Anything that Lois did, we knew, must be the Next Big Thing. I believe
this was after Lois’s husband had died and she dropped out of sight for
about a year while she wrote
Such Good Friends about discovering her husband’s adultery, another “fiction” book, like
The Bell Jar and
The Devil Wears Prada that was really faction.
At
this time I was sharing an apartment on 14th Street with three young
women, all in some form of journalism. Two were researchers on news
magazines and, it’s true, the female researchers were expected to travel
with the reporter, to help, research, support and socialize with him,
but never to write. In those days, believe it or not, nobody got
by-lines on the articles in
Time,
except for columnists. Nowadays, everybody who has anything to do with
a piece gets his/her name at the end. Which is only fair.
We
had fun, living in that sordid apartment with cardboard furniture and
orange-crate shelves. We each chipped in a dollar a day for food. When
Time
closed on Friday nights, there was always a big buffet on the top floor
and our Time/Life researcher roommate would often bring home leftovers.

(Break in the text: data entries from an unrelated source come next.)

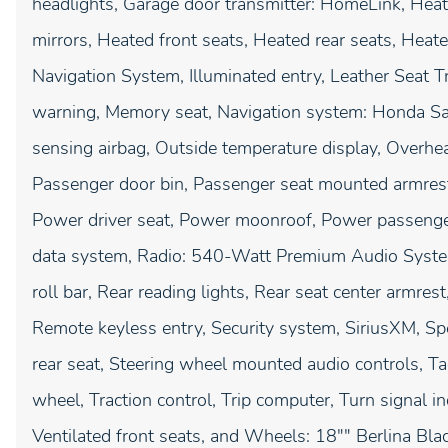
headlights, Garage door transmitter: HomeLink, Heat
mirrors, Heated front seats, Heated rear seats, Heat
Navigation System, Illuminated entry, Leather Seat T
warning, Memory seat, Navigation system: Honda Sa
sensing airbag, Outside temperature display, Overhe
Passenger door bin, Passenger seat mounted armrest,
Power driver seat, Power moonroof, Power passenge
data system, Radio: 540-Watt Premium Audio System 
roll bar, Rear reading lights, Rear seat center armre
Remote keyless entry, Security system, SiriusXM, Spe
rear seat, Steering wheel mounted audio controls, Ta
wheel, Traction control, Trip computer, Turn signal in
Ventilated front seats, and Wheels: 18"" Berlina Bla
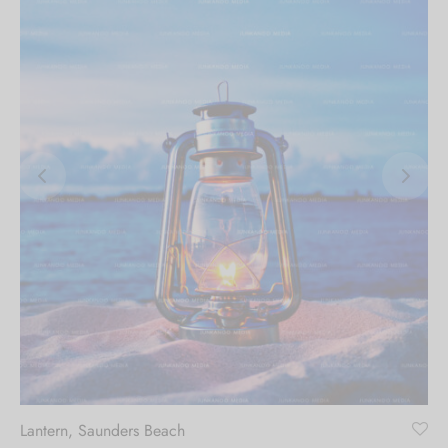
Lantern, Saunders Beach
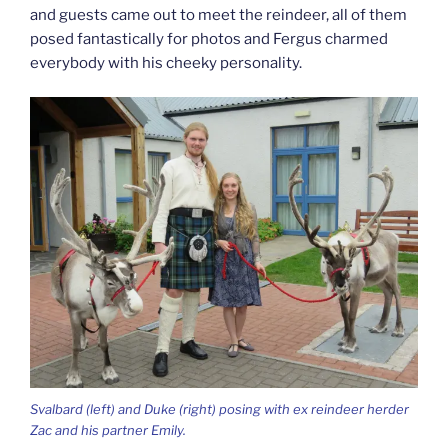
and guests came out to meet the reindeer, all of them
posed fantastically for photos and Fergus charmed
everybody with his cheeky personality.
Svalbard (left) and Duke (right) posing with ex reindeer herder
Zac and his partner Emily.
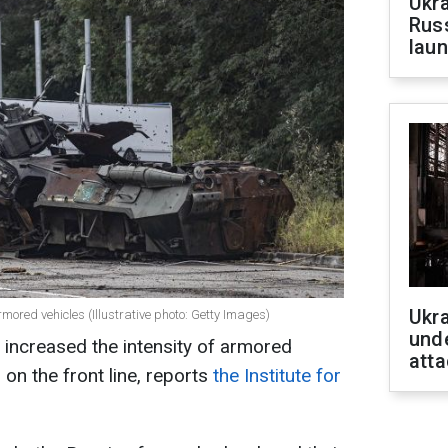
Ukra
Russ
laun
Ukra
ored vehicles (Illustrative photo: Getty Images)
unde
 increased the intensity of armored
atta
 on the front line, reports
the Institute for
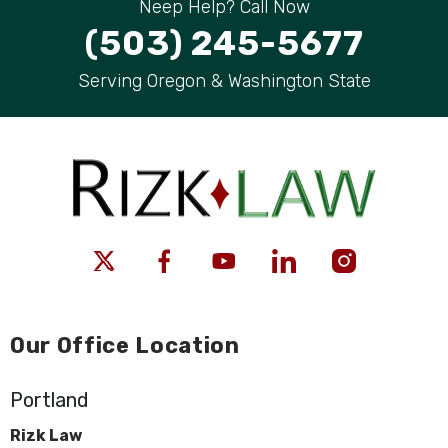
Neep Help? Call Now
(503) 245-5677
Serving Oregon & Washington State
Our Office Location
Portland
Rizk Law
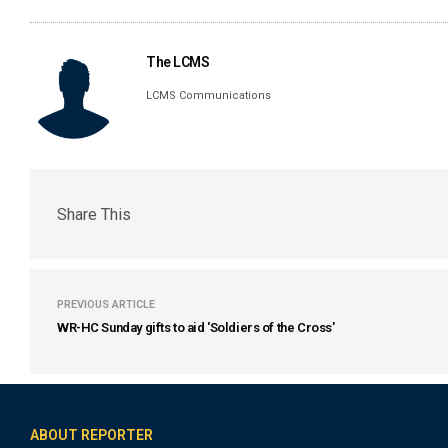
The LCMS
LCMS Communications
Share This
PREVIOUS ARTICLE
WR-HC Sunday gifts to aid 'Soldiers of the Cross'
ABOUT REPORTER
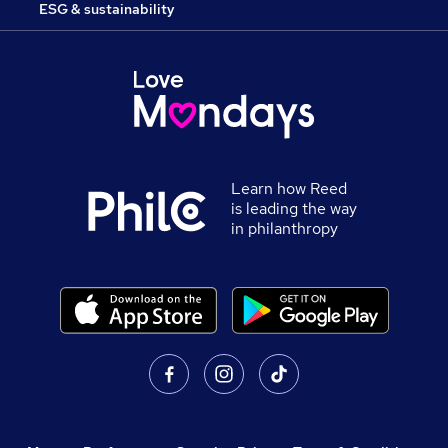
ESG & sustainability
Learn how Reed
is leading the way
in philanthropy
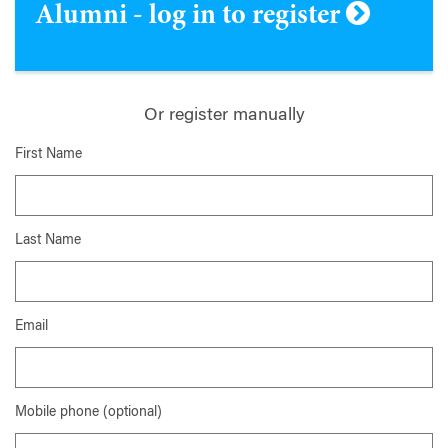
Alumni - log in to register
Or register manually
First Name
Last Name
Email
Mobile phone (optional)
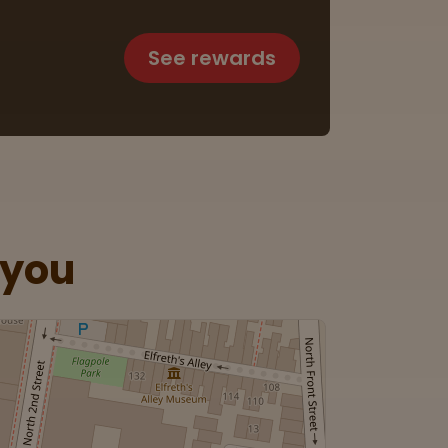
See rewards
 you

There was no swag for magazine assistants-–certainly not the way there
is today--but I remember one Christmas when Restaurant Associates sent
me a box made of chocolate with my named spelled out on the lid. Once
in a while the Fashion Department would sell off clothes at a
bargain-basement price and I snagged a dress that was originally worn by
Twiggy in a fashion spread. When there was a subway strike, we’d
compete to see who could walk to mid-town on time without stopping for a
Chock Full O’Nuts doughnut on the way.
No doubt we
were abused, underpaid, overworked and discriminated against because we
were women, but that was before we’d ever heard terms like “glass
ceiling” , “women’s liberation” and “car service” or read manifestos
like TDWP. We didn’t even realize that we were storing up fodder for
future exposés.
Footnote about Anna Wintour: I’ve never met her, but when I first had an article published in
Vogue, she sent me a handwritten note saying that she liked it. I thought that was a very gracious thing to do.